-------- TEXT FOR ANALYSIS --------
The proceedings before Judge Elaine Buckley were webcast gavel-to-gavel by Courtroom View Network.

After more than 40 years of smoking Newport-brand cigarettes, O’Toole, a registered nurse with a background in respiratory therapy, died of lung cancer in 2012. Throughout the nearly two-week trial, attorneys on behalf of her daughter, Julie Lagadimas, argued she was the victim of “a dangerous cigarette design and a scheme to undermine evidence of smoking’s risks" - an alleged plot that helped keep her hooked on nicotine even after she joined the medical profession.

Jurors deliberated for more than six hours before returning a verdict in favor of Reynolds, which acquired original Newports maker Lorillard Tobacco Co. in 2015. In addition to Reynolds, the suit named New England grocery chain Big Y Foods, where O’Toole frequently made her cigarette purchases, as a defendant. 

During closing arguments, Boyce made a point of telling jurors that O’Toole chose to continue smoking despite knowing the risks better than most, by virtue of her profession. He added alternative cigarette designs frequently alluded to throughout the proceedings by attorneys for her estate were no safer than the cigarettes she purchased and consumed every day.

“Even a product as dangerous as cigarettes — that cause cancer and addiction — can be rendered reasonably safe for use by a warning label,” he added of the health warning label that adorns every pack of Newports.  

In seeking upwards of $1 million in total damages, O’Toole's family’s attorney, Gordon Rhea, argued during his closing argument that Lorillard knowingly manipulated the nicotine levels of its products in a scheme aimed at addicting more victims for the purposes of increasing the company’s profit margins.

He added internal documents left no doubt that the company could have marketed a cigarette with ultra-low nicotine and lower carcinogens, but consciously made the decision to go in the other direction and addict more smokers to its products.

“This was a business decision by Lorillard,” Rhea argued. “And rather than taking the step to make a safer design, [the company] decided to stick with what it had.”
-------- PROVIDED DATA --------
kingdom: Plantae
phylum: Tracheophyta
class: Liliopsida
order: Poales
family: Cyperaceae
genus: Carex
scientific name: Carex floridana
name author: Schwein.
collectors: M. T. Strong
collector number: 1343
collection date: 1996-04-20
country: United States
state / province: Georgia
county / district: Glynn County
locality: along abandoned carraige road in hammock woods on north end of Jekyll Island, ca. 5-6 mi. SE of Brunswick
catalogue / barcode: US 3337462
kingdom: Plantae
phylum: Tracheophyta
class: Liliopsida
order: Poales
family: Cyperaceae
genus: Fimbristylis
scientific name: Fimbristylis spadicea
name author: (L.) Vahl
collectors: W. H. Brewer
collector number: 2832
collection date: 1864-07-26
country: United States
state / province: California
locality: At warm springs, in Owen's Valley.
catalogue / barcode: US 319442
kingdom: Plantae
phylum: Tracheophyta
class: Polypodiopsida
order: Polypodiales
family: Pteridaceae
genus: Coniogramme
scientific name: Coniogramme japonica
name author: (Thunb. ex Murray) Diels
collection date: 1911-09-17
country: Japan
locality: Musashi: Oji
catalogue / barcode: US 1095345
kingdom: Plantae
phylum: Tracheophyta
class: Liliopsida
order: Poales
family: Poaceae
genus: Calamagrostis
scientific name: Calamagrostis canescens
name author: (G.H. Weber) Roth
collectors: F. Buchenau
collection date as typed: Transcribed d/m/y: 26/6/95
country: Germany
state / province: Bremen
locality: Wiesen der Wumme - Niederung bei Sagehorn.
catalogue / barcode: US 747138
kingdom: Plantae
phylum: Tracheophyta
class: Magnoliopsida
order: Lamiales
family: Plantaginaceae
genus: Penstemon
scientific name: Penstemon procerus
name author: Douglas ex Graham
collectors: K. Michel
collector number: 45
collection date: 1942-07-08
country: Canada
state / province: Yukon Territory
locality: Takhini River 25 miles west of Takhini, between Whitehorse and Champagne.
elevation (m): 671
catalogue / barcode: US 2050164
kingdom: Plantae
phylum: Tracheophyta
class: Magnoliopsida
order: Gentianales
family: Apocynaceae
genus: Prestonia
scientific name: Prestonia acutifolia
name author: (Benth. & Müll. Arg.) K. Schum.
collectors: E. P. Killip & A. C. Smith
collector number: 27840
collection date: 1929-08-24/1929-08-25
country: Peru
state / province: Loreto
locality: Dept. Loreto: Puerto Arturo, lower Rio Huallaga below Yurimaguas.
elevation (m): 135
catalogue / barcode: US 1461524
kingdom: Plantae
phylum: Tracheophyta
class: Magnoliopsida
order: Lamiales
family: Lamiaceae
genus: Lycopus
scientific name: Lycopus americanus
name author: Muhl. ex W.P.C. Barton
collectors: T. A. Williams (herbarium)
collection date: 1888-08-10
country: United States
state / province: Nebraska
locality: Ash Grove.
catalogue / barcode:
--------
TASK DIRECTIONS:
From the report on the Newport cigarette trial, reproduce word for word the passage starting at "The proceedings before" and ending at "as a defendant.".

YOUR RESPONSE:
The proceedings before Judge Elaine Buckley were webcast gavel-to-gavel by Courtroom View Network.

After more than 40 years of smoking Newport-brand cigarettes, O’Toole, a registered nurse with a background in respiratory therapy, died of lung cancer in 2012. Throughout the nearly two-week trial, attorneys on behalf of her daughter, Julie Lagadimas, argued she was the victim of “a dangerous cigarette design and a scheme to undermine evidence of smoking’s risks" - an alleged plot that helped keep her hooked on nicotine even after she joined the medical profession.

Jurors deliberated for more than six hours before returning a verdict in favor of Reynolds, which acquired original Newports maker Lorillard Tobacco Co. in 2015. In addition to Reynolds, the suit named New England grocery chain Big Y Foods, where O’Toole frequently made her cigarette purchases, as a defendant.